<<<<

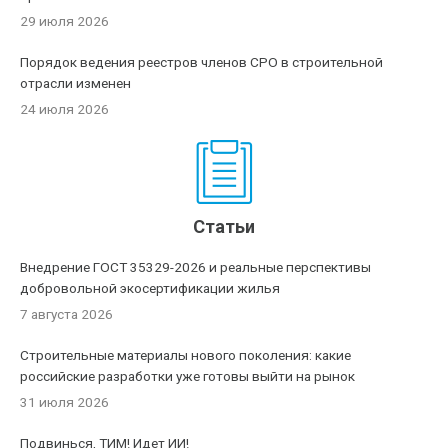
29 июля 2026
Порядок ведения реестров членов СРО в строительной
отрасли изменен
24 июля 2026
Статьи
Внедрение ГОСТ 35329-2026 и реальные перспективы
добровольной экосертификации жилья
7 августа 2026
Строительные материалы нового поколения: какие
российские разработки уже готовы выйти на рынок
31 июля 2026
Подвинься, ТИМ! Идет ИИ!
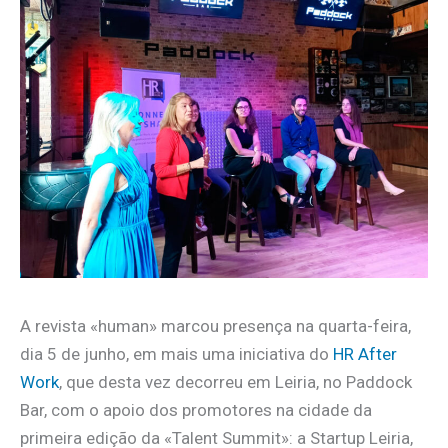
A revista «human» marcou presença na quarta-feira,
dia 5 de junho, em mais uma iniciativa do
HR After
Work
, que desta vez decorreu em Leiria, no Paddock
Bar, com o apoio dos promotores na cidade da
primeira edição da «Talent Summit»: a Startup Leiria,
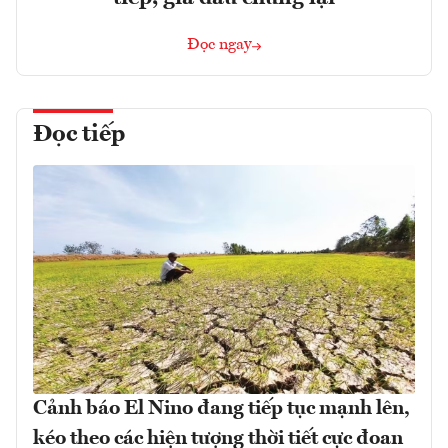
Đọc ngay
Đọc tiếp
Cảnh báo El Nino đang tiếp tục mạnh lên,
kéo theo các hiện tượng thời tiết cực đoan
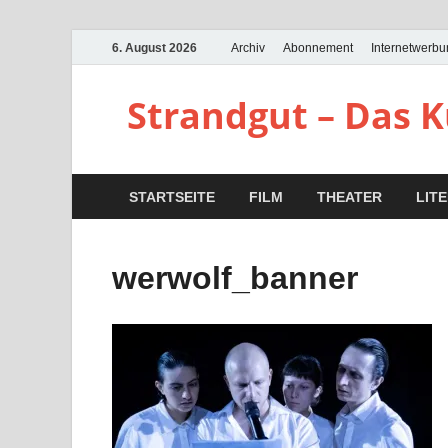
6. August 2026
Archiv
Abonnement
Internetwerb
Strandgut – Das 
STARTSEITE
FILM
THEATER
LIT
werwolf_banner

>>>>

▶ [Your instructions]
Leaving every picture out, write out exactly the lines from the one that holds "dia 5 de junho, em mais uma iniciativa do" through the end of the listing, both included.

▶ [Your solution]
dia 5 de junho, em mais uma iniciativa do
HR After
Work
, que desta vez decorreu em Leiria, no Paddock
Bar, com o apoio dos promotores na cidade da
primeira edição da «Talent Summit»: a Startup Leiria,
Đọc ngay
Đọc tiếp
Cảnh báo El Nino đang tiếp tục mạnh lên,
kéo theo các hiện tượng thời tiết cực đoan
6. August 2026
Archiv
Abonnement
Internetwerb
Strandgut – Das 
STARTSEITE
FILM
THEATER
LIT
werwolf_banner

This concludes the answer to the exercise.